Dodgers News: Scott Alexander Didn’t Consider Opting Out Despite Contracting COVID-19
scott alexander 2020 spring training
Joe Camporeale/USA TODAY Sports

When the Los Angeles Dodgers opened Summer Camp at the beginning of July, they did so without several players in attendance. As team workouts began, Scott Alexander, Pedro Baez, Tony Gonsolin, Kenley Jansen, Gavin Lux and AJ Pollock were among the notable absences.

On Monday, Alexander revealed his delayed arrival at Dodger Stadium was due to contracting the coronavirus (COVID-19). He joined Jansen and Pollock in making that public, though Alexander’s experience appears to have been more mild than that of his teammates.

“I got it right before Summer Camp opened. I had some mild symptoms but it wasn’t too bad,” he said. “I just had a fever for one night. It was a pretty good fever. I never knew the temperature, but it happened to me in the middle of the night when I was sleeping.
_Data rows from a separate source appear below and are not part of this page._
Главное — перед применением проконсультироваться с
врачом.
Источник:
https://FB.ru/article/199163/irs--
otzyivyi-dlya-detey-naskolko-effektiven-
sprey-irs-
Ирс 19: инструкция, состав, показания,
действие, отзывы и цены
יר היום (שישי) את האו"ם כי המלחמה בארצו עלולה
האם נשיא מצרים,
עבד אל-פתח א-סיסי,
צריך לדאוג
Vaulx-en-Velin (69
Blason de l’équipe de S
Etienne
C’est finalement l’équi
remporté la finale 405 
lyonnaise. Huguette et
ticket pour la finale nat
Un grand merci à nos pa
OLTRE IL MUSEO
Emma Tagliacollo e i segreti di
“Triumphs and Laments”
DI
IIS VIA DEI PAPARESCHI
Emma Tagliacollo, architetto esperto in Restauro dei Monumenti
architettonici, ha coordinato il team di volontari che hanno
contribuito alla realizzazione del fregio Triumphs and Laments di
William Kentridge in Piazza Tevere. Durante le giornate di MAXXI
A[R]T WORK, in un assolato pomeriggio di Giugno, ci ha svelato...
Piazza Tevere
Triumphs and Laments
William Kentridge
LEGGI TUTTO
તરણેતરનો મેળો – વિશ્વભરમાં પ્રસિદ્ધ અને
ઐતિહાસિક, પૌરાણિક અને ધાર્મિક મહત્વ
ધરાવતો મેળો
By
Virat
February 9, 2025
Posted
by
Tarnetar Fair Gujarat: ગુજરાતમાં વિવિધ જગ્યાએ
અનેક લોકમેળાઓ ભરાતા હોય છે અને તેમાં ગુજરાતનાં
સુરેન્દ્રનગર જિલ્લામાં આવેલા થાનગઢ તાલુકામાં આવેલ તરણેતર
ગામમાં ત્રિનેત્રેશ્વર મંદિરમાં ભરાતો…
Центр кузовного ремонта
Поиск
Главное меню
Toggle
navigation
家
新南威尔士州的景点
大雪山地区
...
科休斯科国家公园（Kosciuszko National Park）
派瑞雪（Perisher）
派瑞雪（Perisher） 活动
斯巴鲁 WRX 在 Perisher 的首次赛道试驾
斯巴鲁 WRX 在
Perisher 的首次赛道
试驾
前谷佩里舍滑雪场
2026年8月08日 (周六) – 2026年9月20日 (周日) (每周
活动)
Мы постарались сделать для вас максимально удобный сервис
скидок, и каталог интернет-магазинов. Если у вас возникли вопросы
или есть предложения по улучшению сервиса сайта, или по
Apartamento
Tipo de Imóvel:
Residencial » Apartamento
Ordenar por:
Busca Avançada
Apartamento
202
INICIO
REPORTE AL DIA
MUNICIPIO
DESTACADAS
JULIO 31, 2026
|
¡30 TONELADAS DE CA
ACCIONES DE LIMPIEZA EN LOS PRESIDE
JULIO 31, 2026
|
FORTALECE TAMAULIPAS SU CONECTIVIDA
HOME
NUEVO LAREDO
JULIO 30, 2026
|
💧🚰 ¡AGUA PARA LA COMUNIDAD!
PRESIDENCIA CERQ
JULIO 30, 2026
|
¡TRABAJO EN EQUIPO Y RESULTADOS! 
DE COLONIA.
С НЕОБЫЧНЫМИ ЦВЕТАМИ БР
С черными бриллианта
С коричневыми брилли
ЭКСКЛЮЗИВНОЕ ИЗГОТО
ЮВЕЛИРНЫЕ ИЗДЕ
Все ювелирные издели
The headache was really the main symptom, but it only lasted for 24 hours.

“I mainly slept it off and was feeling good the next day. The hardest part about it was I had to quarantine for two weeks and then had about a week to 10 days where I was having a hard time of clearing the test to get back to the stadium.

“The hardest part was not being able to throw or do any activities for those three weeks, and then show up to camp with only about a week to go. That was honestly the biggest ‘symptom,’ was kind of being behind with everything. As far as physically, I felt pretty good about 24 hours after I started feeling not so hot.”
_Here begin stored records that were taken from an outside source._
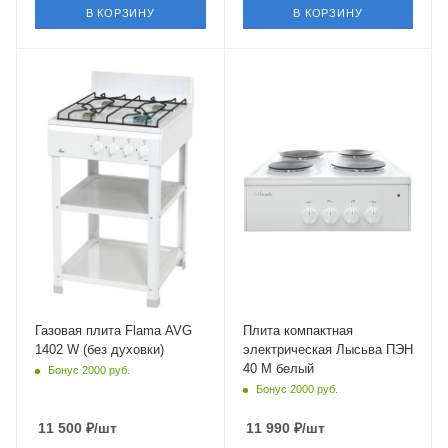
(держателей)
(держателей)
В КОРЗИНУ
В КОРЗИНУ
сталь
сталь
Глубина
Глубина
60 см
60 см
Крышка
Конвекция
Нет
Нет
Газ-контроль духовки
Крышка
Нет
Нет
Электроподжиг
Нет
Гриль
Нет
Число газовых конфорок
4
Конвекция в духовке
Нет
Газовая плита Flama AVG
Плита компактная
1402 W (без духовки)
электрическая Лысьва ПЭН
40 М белый
Бонус 2000 руб.
Бонус 2000 руб.
11 500
₽
/шт
11 990
₽
/шт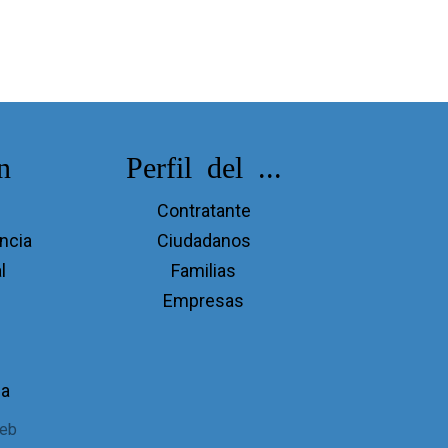
n
Perfil del ...
Contratante
incia
Ciudadanos
l
Familias
Empresas
ia
eb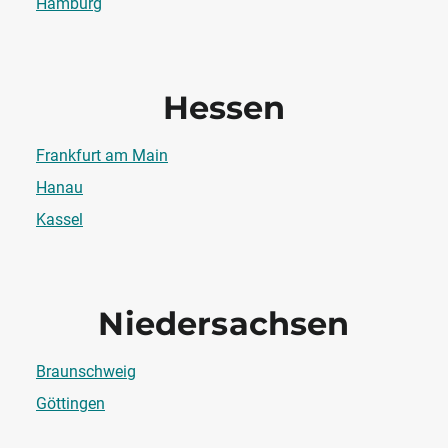
Hamburg
Hessen
Frankfurt am Main
Hanau
Kassel
Niedersachsen
Braunschweig
Göttingen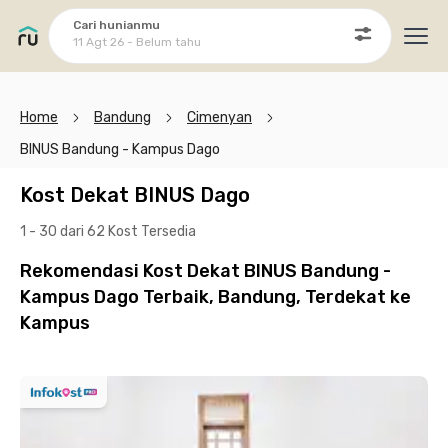
Cari hunianmu
11 Agt 26 - Belum tahu
Ope
Home
Bandung
Cimenyan
BINUS Bandung - Kampus Dago
Kost Dekat BINUS Dago
1 - 30 dari 62 Kost
Tersedia
Rekomendasi Kost Dekat BINUS Bandung -
Kampus Dago Terbaik, Bandung, Terdekat ke
Kampus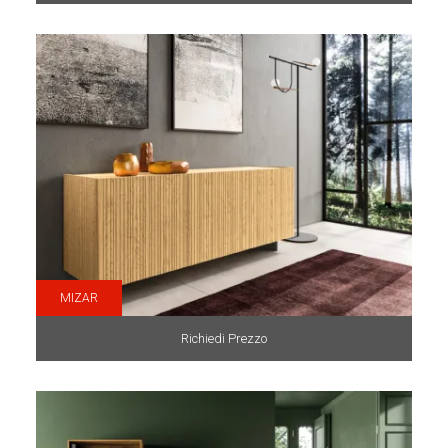
MIZAR
Richiedi Prezzo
Alexander is a diabetic and is considered a high-risk player, though he never considered opting out of the 2020 season.

“I wasn’t really worried about it at all,” Alexander said. “I had been in contact with our doctors from the beginning, to find out if they felt I was at any higher risk. Everyone just assured me that as long as I was staying on top of the normal things I would do as a diabetic to stay healthy, they said I should be fine.

“I trusted them and I’ve just kind of kept that mindset. I never had that thought about opting out. But I definitely was paying attention to the news and just making sure I was going my own due diligence to stay on top of it.”
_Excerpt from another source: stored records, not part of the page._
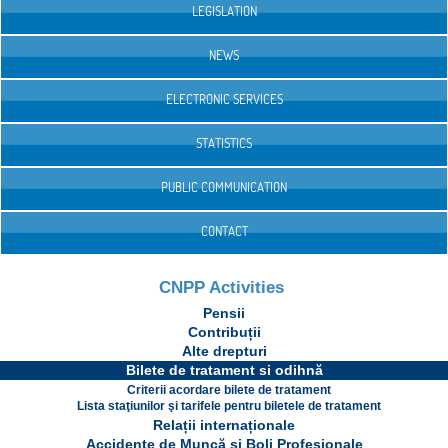
LEGISLATION
NEWS
ELECTRONIC SERVICES
STATISTICS
PUBLIC COMMUNICATION
CONTACT
CNPP Activities
Pensii
Contribuții
Alte drepturi
Bilete de tratament si odihnă
Criterii acordare bilete de tratament
Lista staţiunilor şi tarifele pentru biletele de tratament
Relații internaționale
Accidente de Muncă și Boli Profesionale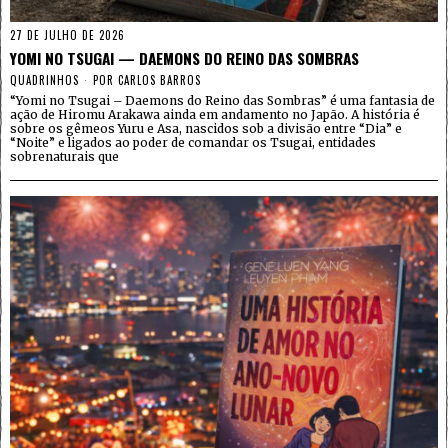
27 DE JULHO DE 2026
YOMI NO TSUGAI — DAEMONS DO REINO DAS SOMBRAS
QUADRINHOS
POR
CARLOS BARROS
“Yomi no Tsugai – Daemons do Reino das Sombras” é uma fantasia de
ação de Hiromu Arakawa ainda em andamento no Japão. A história é
sobre os gêmeos Yuru e Asa, nascidos sob a divisão entre “Dia” e
“Noite” e ligados ao poder de comandar os Tsugai, entidades
sobrenaturais que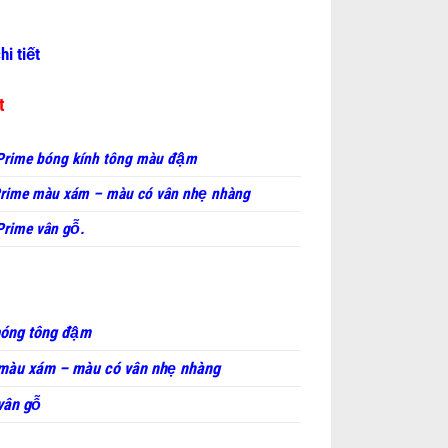
hi tiết
ất
Prime bóng kính tông màu đậm
rime màu xám – màu có vân nhẹ nhàng
rime vân gỗ.
bóng tông đậm
màu xám – màu có vân nhẹ nhàng
vân gỗ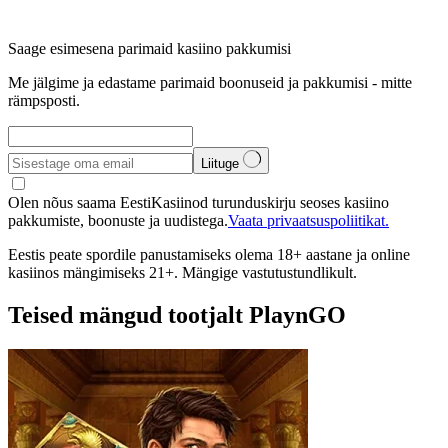
Saage esimesena parimaid kasiino pakkumisi
Me jälgime ja edastame parimaid boonuseid ja pakkumisi - mitte
rämpsposti.
Liituge
Olen nõus saama EestiKasiinod turunduskirju seoses kasiino
pakkumiste, boonuste ja uudistega.
Vaata privaatsuspoliitikat.
Eestis peate spordile panustamiseks olema 18+ aastane ja online
kasiinos mängimiseks 21+. Mängige vastutustundlikult.
Teised mängud tootjalt PlaynGO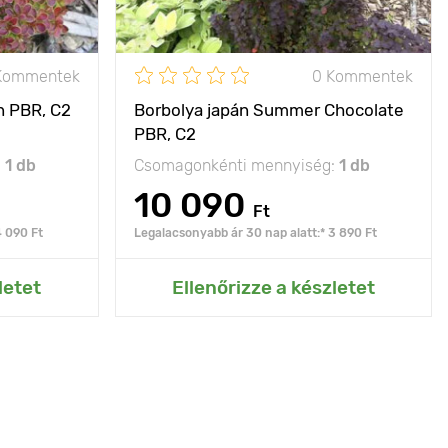
- 29°C
Fagyállóság
- 29°C
Kommentek
0 Kommentek
C2
Cserépméret
C2
n PBR, C2
Borbolya japán Summer Chocolate
PBR, C2
:
1 db
Csomagonkénti mennyiség:
1 db
10 090
Ft
4 090 Ft
Legalacsonyabb ár 30 nap alatt:* 3 890 Ft
rtemhez
Hozzáadás az Én kertemhez
letet
Ellenőrizze a készletet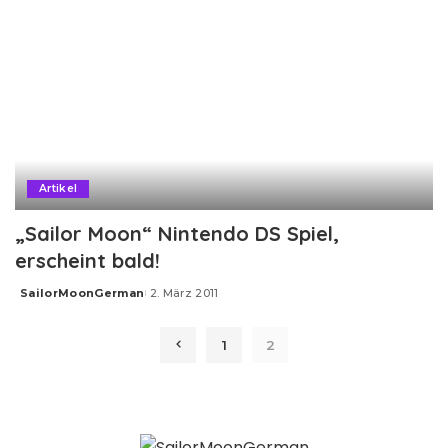
Artikel
„Sailor Moon“ Nintendo DS Spiel,
erscheint bald!
SailorMoonGerman
2. März 2011
Posted
by
1
2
Overcoming injury-plagued season

Alexander appeared in just 28 games last season and eventually underwent nerve decompression surgery in September to address an issue with his thumb. The southpaw has worked 3.2 innings over three appearances so far in 2020.

“It’s always great to be healthy. It seemed like a long time since I was in a game, so it was nice to get those first couple out of the way. It’s just been a lot of fun,” Alexander said.

“I felt really good to start the (2019) season. And then I had a hamstring pull or a light tear, and that kind of messed with my mechanics a little bit. It just seemed like it was a trickle down effect. It was frustrating. When it got to the point where I was having problems with the nerves in my thumb, that got kind of scary because it came out of nowhere and was my first experience with any problems with a nerve.

“It was crazy to look at my thumb and I’m telling myself to bend or move it, and it just wouldn’t move. It definitely got kind of scary. At that point I was wondering if I was going to be able to throw again. I wasn’t sure what was going on.”

Alexander and the Dodgers avoided salary arbitration during the offseason by agreeing to a one-year contract.